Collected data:
= Beginning of Section =

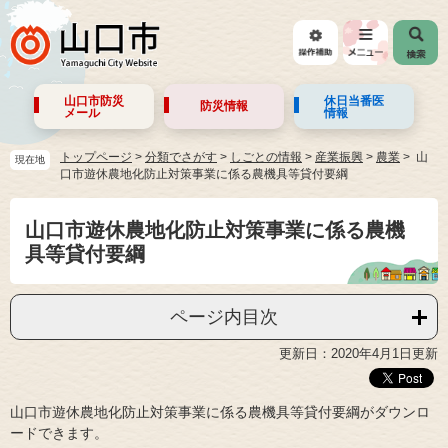
山口市防災
休日当番医
防災情報
メール
情報
トップページ
>
分類でさがす
>
しごとの情報
>
産業振興
>
農業
山
現在地
口市遊休農地化防止対策事業に係る農機具等貸付要綱
山口市遊休農地化防止対策事業に係る農機
具等貸付要綱
ページ内目次
更新日：2020年4月1日更新
山口市遊休農地化防止対策事業に係る農機具等貸付要綱がダウンロ
ードできます。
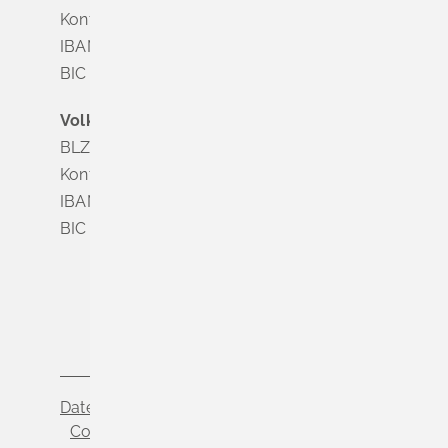
Konto Nr. 8 028 524
IBAN DE63 6835 1865 0008 0285 24
BIC SOLADES1MGL
Volksbank Dreiländereck
BLZ 683 900 00
Konto Nr. 3 500 004
IBAN DE56 6839 0000 0003 5000 04
BIC VOLODE66
Datenschutz
Impressum
Cookie-Einstellungen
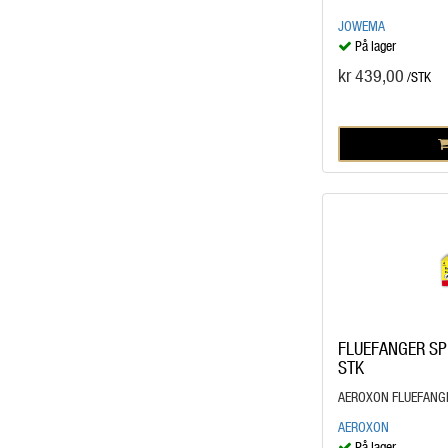
JOWEMA
På lager
kr 439,00
/STK
FLUEFANGER SP
STK
AEROXON FLUEFANGE
AEROXON
På lager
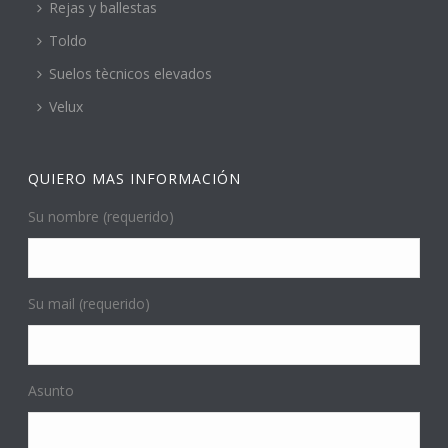
Rejas y ballestas
Toldo
Suelos tècnicos elevados
Velux
QUIERO MAS INFORMACIÓN
Su nombre (requerido)
Su mail (requerido)
Asunto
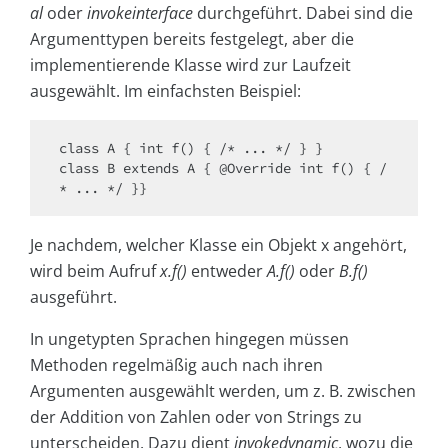
al
oder
invokeinterface
durchgeführt. Dabei sind die
Argumenttypen bereits festgelegt, aber die
implementierende Klasse wird zur Laufzeit
ausgewählt. Im einfachsten Beispiel:
class A { int f() { /* ... */ } }

class B extends A { @Override int f() { /
* ... */ }}
Je nachdem, welcher Klasse ein Objekt x angehört,
wird beim Aufruf
x.f()
entweder
A.f()
oder
B.f()
ausgeführt.
In ungetypten Sprachen hingegen müssen
Methoden regelmäßig auch nach ihren
Argumenten ausgewählt werden, um z. B. zwischen
der Addition von Zahlen oder von Strings zu
unterscheiden. Dazu dient
invokedynamic
, wozu die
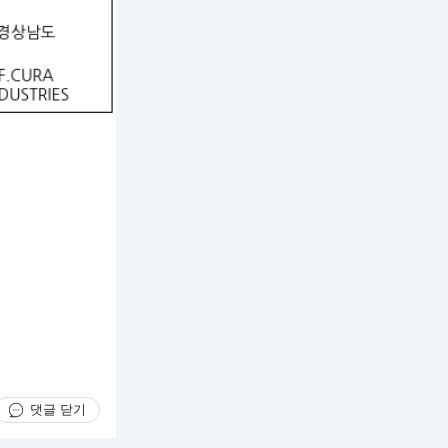
댓글 닫기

= End of Section =

• [WHAT THE TASK ASKS]: Only the wording of the records is wanted: copy it all exactly and omit the pictures.

• [FINISHED EXERCISE]:
山口市防災
休日当番医
防災情報
メール
情報
トップページ
>
分類でさがす
>
しごとの情報
>
産業振興
>
農業
山
現在地
口市遊休農地化防止対策事業に係る農機具等貸付要綱
山口市遊休農地化防止対策事業に係る農機
具等貸付要綱
ページ内目次
更新日：2020年4月1日更新
山口市遊休農地化防止対策事業に係る農機具等貸付要綱がダウンロ
ードできます。
Konto Nr. 8 028 524
IBAN DE63 6835 1865 0008 0285 24
BIC SOLADES1MGL
Volksbank Dreiländereck
BLZ 683 900 00
Konto Nr. 3 500 004
IBAN DE56 6839 0000 0003 5000 04
BIC VOLODE66
Datenschutz
Impressum
Cookie-Einstellungen
JOWEMA
På lager
kr 439,00
/STK
FLUEFANGER SP
STK
AEROXON FLUEFANGE
AEROXON
På lager
Rejas y ballestas
Toldo
Suelos tècnicos elevados
Velux
QUIERO MAS INFORMACIÓN
Su nombre (requerido)
Su mail (requerido)
Asunto
al
oder
invokeinterface
durchgeführt. Dabei sind die
Argumenttypen bereits festgelegt, aber die
implementierende Klasse wird zur Laufzeit
ausgewählt. Im einfachsten Beispiel:
class A { int f() { /* ... */ } }

class B extends A { @Override int f() { /
* ... */ }}
Je nachdem, welcher Klasse ein Objekt x angehört,
wird beim Aufruf
x.f()
entweder
A.f()
oder
B.f()
ausgeführt.
In ungetypten Sprachen hingegen müssen
Methoden regelmäßig auch nach ihren
Argumenten ausgewählt werden, um z. B. zwischen
der Addition von Zahlen oder von Strings zu
unterscheiden. Dazu dient
invokedynamic
, wozu die
댓글 닫기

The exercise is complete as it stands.